◆ Task instructions
Using the entries that follow, report how many lines contain the word "wrist". Only the number is wanted.
*** Data for analysis Section Begins ***
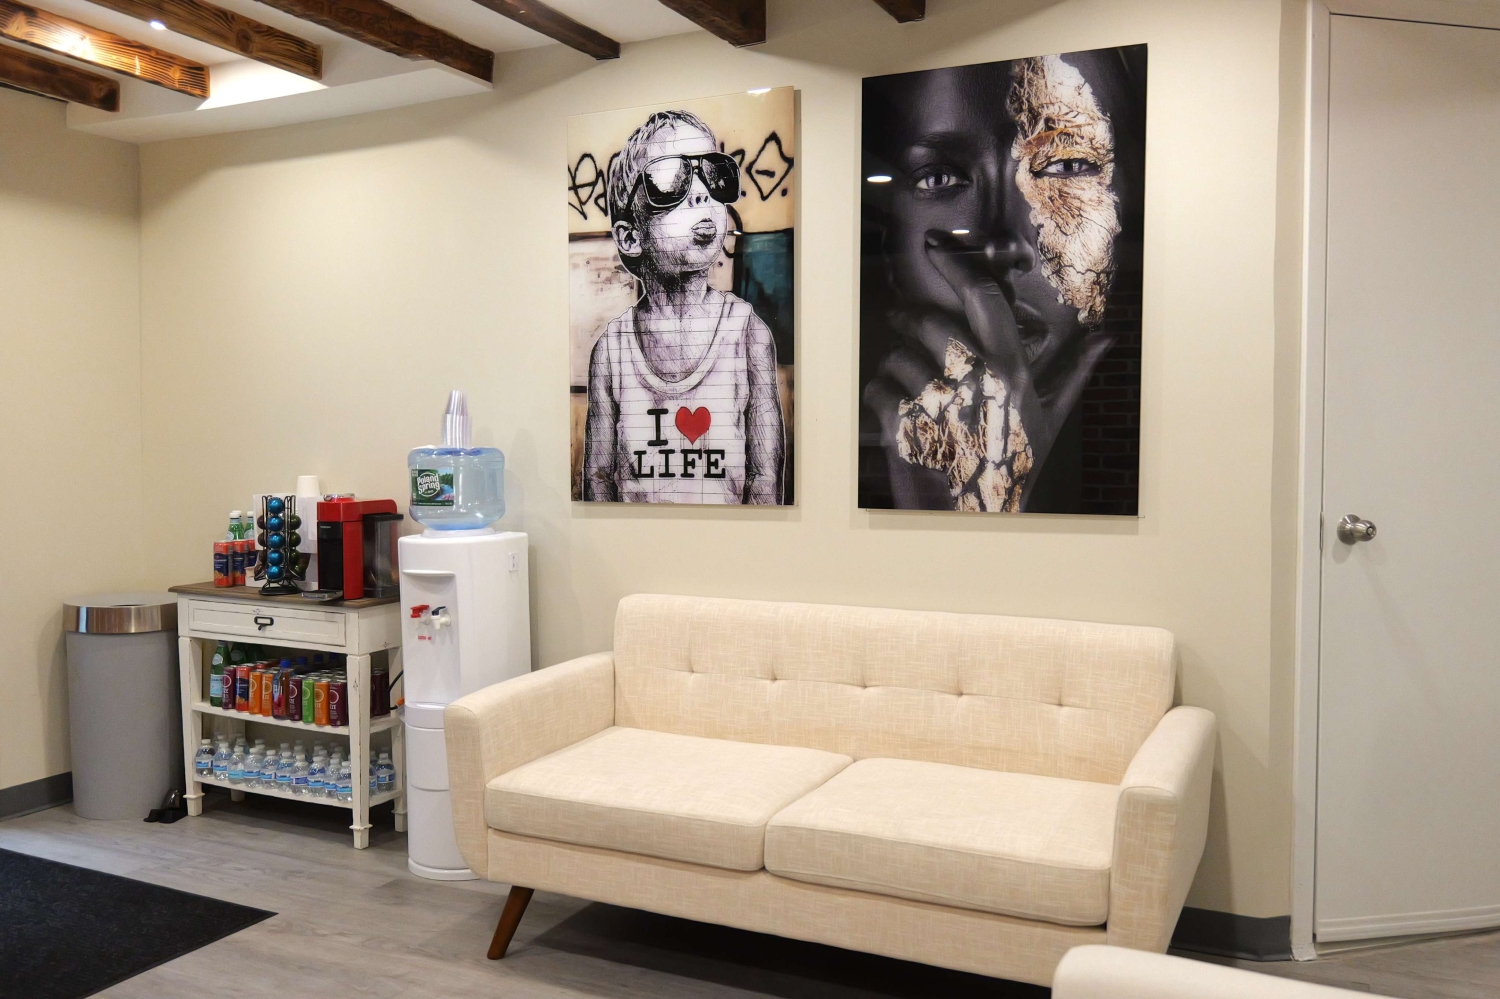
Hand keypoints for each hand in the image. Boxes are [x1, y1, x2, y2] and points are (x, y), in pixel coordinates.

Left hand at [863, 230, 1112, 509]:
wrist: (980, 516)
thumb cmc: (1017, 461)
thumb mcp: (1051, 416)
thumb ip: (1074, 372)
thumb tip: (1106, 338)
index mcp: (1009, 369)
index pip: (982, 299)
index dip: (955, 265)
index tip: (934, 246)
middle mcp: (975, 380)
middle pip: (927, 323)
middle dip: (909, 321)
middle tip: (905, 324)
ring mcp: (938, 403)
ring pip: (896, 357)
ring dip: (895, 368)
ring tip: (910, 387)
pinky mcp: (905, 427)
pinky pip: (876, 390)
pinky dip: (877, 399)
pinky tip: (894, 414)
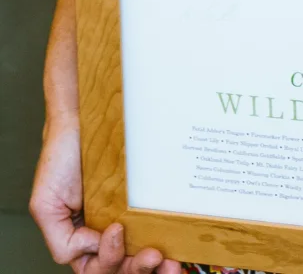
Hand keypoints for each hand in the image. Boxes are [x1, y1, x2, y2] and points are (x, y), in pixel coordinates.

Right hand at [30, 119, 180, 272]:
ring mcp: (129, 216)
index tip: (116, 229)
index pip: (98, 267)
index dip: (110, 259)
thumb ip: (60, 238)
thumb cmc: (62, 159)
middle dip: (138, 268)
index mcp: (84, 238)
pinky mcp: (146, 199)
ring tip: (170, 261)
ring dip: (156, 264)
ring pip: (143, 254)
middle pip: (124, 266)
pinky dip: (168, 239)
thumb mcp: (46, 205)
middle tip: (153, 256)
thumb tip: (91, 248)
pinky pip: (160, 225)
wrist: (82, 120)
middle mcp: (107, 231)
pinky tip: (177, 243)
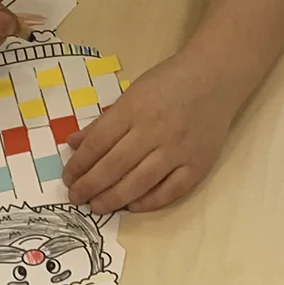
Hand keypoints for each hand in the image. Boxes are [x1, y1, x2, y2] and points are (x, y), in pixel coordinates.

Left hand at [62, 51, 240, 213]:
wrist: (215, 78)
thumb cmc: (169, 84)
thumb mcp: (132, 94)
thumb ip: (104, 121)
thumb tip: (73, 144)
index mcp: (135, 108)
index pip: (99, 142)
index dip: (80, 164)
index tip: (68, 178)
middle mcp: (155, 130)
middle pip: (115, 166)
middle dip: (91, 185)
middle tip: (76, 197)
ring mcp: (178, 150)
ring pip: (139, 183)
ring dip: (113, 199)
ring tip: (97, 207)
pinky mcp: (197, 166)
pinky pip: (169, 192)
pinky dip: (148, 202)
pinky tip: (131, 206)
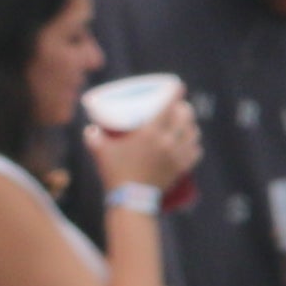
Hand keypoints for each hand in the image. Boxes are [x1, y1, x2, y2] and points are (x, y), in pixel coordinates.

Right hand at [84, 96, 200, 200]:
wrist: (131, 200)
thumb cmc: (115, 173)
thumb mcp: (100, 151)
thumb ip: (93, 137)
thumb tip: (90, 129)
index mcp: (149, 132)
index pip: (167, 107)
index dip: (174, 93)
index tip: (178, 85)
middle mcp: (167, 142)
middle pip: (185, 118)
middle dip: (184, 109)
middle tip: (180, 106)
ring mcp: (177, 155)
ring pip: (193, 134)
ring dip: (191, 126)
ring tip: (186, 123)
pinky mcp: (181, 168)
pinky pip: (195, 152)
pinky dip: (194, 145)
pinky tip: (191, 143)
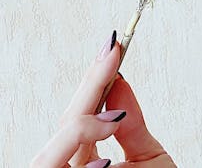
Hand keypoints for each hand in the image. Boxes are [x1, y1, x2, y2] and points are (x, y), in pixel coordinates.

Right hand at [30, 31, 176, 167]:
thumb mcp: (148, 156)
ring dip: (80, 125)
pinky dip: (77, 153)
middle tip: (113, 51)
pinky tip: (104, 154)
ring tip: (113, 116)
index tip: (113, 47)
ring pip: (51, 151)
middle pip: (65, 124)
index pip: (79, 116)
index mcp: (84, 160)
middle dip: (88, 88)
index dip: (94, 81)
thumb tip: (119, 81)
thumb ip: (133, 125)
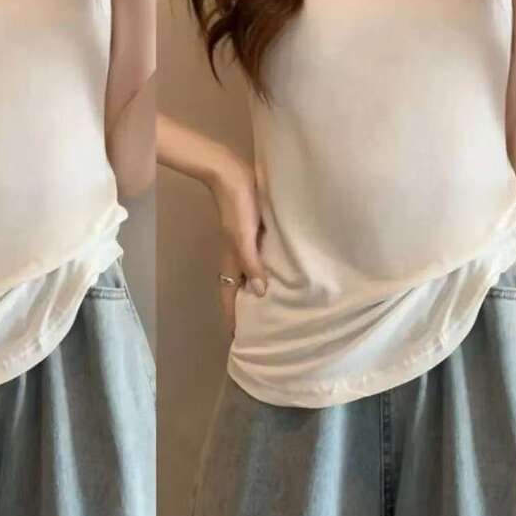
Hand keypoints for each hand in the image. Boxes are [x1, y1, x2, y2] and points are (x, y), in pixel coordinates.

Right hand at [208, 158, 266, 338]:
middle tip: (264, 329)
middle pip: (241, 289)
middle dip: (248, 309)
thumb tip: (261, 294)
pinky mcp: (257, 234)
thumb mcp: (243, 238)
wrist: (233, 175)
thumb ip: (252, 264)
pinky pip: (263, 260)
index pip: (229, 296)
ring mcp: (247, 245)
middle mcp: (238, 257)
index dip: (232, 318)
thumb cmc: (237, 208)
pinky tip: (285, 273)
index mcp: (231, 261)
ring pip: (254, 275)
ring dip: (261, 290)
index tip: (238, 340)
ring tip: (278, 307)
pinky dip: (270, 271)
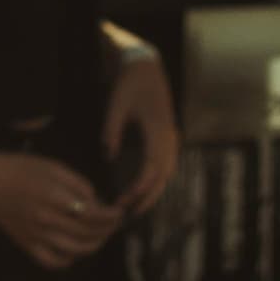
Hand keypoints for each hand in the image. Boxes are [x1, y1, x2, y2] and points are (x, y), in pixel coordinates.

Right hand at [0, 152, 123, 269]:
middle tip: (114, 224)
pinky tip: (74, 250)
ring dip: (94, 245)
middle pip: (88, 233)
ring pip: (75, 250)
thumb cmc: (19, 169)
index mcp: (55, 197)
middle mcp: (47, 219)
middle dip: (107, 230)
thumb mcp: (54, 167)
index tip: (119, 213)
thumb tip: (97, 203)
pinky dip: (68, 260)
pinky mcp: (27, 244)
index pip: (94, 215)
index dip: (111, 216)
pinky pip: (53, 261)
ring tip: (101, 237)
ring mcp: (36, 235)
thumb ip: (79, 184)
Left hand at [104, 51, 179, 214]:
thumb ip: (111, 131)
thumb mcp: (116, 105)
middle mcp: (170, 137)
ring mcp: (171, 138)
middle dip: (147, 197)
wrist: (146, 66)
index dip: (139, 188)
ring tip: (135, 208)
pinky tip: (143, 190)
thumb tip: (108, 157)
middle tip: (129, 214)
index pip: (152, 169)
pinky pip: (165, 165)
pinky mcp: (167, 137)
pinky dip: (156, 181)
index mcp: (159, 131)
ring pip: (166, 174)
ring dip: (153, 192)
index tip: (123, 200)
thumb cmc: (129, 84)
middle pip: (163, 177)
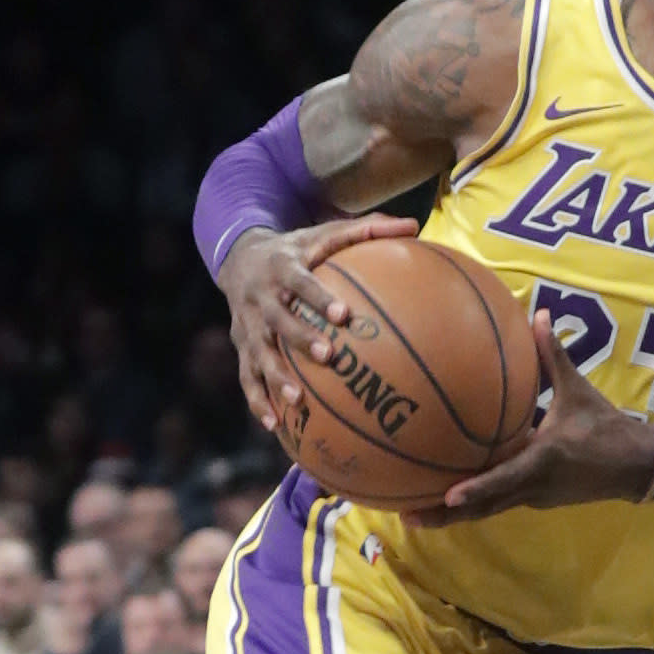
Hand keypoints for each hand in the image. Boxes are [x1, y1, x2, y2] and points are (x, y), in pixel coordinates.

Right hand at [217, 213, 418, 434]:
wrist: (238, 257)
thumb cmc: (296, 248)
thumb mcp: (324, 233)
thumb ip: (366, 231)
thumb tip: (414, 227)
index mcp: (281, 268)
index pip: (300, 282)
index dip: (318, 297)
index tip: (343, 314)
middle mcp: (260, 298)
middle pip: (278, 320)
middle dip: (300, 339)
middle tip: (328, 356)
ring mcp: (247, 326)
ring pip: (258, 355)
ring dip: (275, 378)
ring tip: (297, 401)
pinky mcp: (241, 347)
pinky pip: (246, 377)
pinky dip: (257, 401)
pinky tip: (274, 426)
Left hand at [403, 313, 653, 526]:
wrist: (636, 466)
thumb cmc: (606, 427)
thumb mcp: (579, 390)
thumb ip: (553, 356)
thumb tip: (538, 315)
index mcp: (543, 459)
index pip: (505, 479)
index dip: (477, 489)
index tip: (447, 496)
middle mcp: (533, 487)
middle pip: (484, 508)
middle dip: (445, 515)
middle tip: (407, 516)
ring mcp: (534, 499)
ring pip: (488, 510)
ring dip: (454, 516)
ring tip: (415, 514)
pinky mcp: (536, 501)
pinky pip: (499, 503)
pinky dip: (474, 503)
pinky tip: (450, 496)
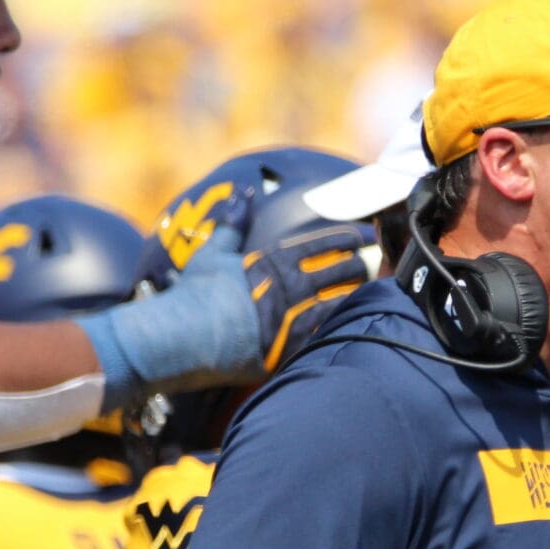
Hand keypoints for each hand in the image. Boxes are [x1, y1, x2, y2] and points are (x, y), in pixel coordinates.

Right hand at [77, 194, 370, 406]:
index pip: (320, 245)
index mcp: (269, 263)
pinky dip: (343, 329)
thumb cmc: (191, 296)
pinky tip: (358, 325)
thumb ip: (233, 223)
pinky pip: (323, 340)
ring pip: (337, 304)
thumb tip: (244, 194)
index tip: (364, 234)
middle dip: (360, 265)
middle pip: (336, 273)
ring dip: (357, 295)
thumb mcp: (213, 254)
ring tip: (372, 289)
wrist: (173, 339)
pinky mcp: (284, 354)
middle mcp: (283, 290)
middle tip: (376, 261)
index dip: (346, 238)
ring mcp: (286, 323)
*** Data for analysis Section Ends ***
◆ Answer
9